- Apply what you read -
1 - Please reproduce the part of the research and teaching profile that opens with the words containing "I teach courses" and closes with "Wisconsin P, 1998.", swapping "public history" for "oral history".
2 - According to the research and teaching profile, what press published the book Silent Witnesses, and in what year?

- Extract provided -

Research and Teaching Interests:

My research takes an interdisciplinary approach to U.S. social and cultural history and explores what popular culture, material artifacts and literary texts reveal about historical constructions of gender, race, ethnicity, and social class. I’m also interested in the politics of memory and the ways archives, genealogy, and public history shape the stories we tell about the past.

I teach courses in U.S. history, women’s history, economic and social history, and public history. I also teach courses in women’s and gender studies including girlhood studies and sexuality and queer studies.

Research Areas:

  • Working-class women’s history
  • Cultural history—especially photography, popular, and material culture.
  • History and memory
  • Girlhood studies

Book:

Silent Witnesses: Representations of Working-Class Women in the United States, 1933-1945. U of Wisconsin P, 1998.

Recent Publications:

“Teaching the Girls: The Triangle Fire as Affective History.” Edvige Giunta and Mary Anne Trasicatti, eds. Talking to the Girls: Intimate and Political Essays on the Triangle Fire. New York: NYU P. 2022.

Current Projects:

  • Researching the historiography of public memory for “Mapping Memory,” a digital history project.
  • Using OMEKA to create a digital archive of girlhood in Jersey City and its surrounding areas.
  • Writing and research for a creative nonfiction book, Scottish Murder Ballad. 

Education

Ph.D. American Studies, University of Hull, England.
B.A. American Studies, University of Hull, England.

(Page images and extracted text)
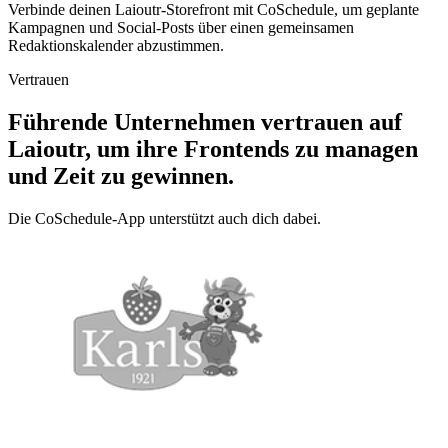
Verbinde deinen Laioutr-Storefront mit CoSchedule, um geplante
Kampagnen und Social-Posts über einen gemeinsamen
Redaktionskalender abzustimmen.
Vertrauen
Führende Unternehmen vertrauen auf
Laioutr, um ihre Frontends zu managen
und Zeit zu gewinnen.
Die CoSchedule-App unterstützt auch dich dabei.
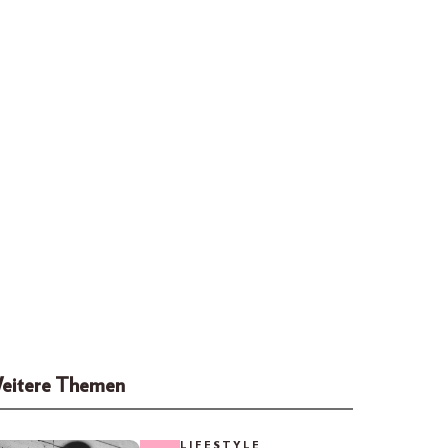
eitere Themen
LIFESTYLE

- Task-by-task answers -
1 -
I teach courses in U.S. history, women’s history, economic and social history, and oral history. I also teach courses in women’s and gender studies including girlhood studies and sexuality and queer studies.

Research Areas:

  • Working-class women’s history
  • Cultural history—especially photography, popular, and material culture.
  • History and memory
  • Girlhood studies

Book:

Silent Witnesses: Representations of Working-Class Women in the United States, 1933-1945. U of Wisconsin P, 1998.

2 - U of Wisconsin P, in 1998.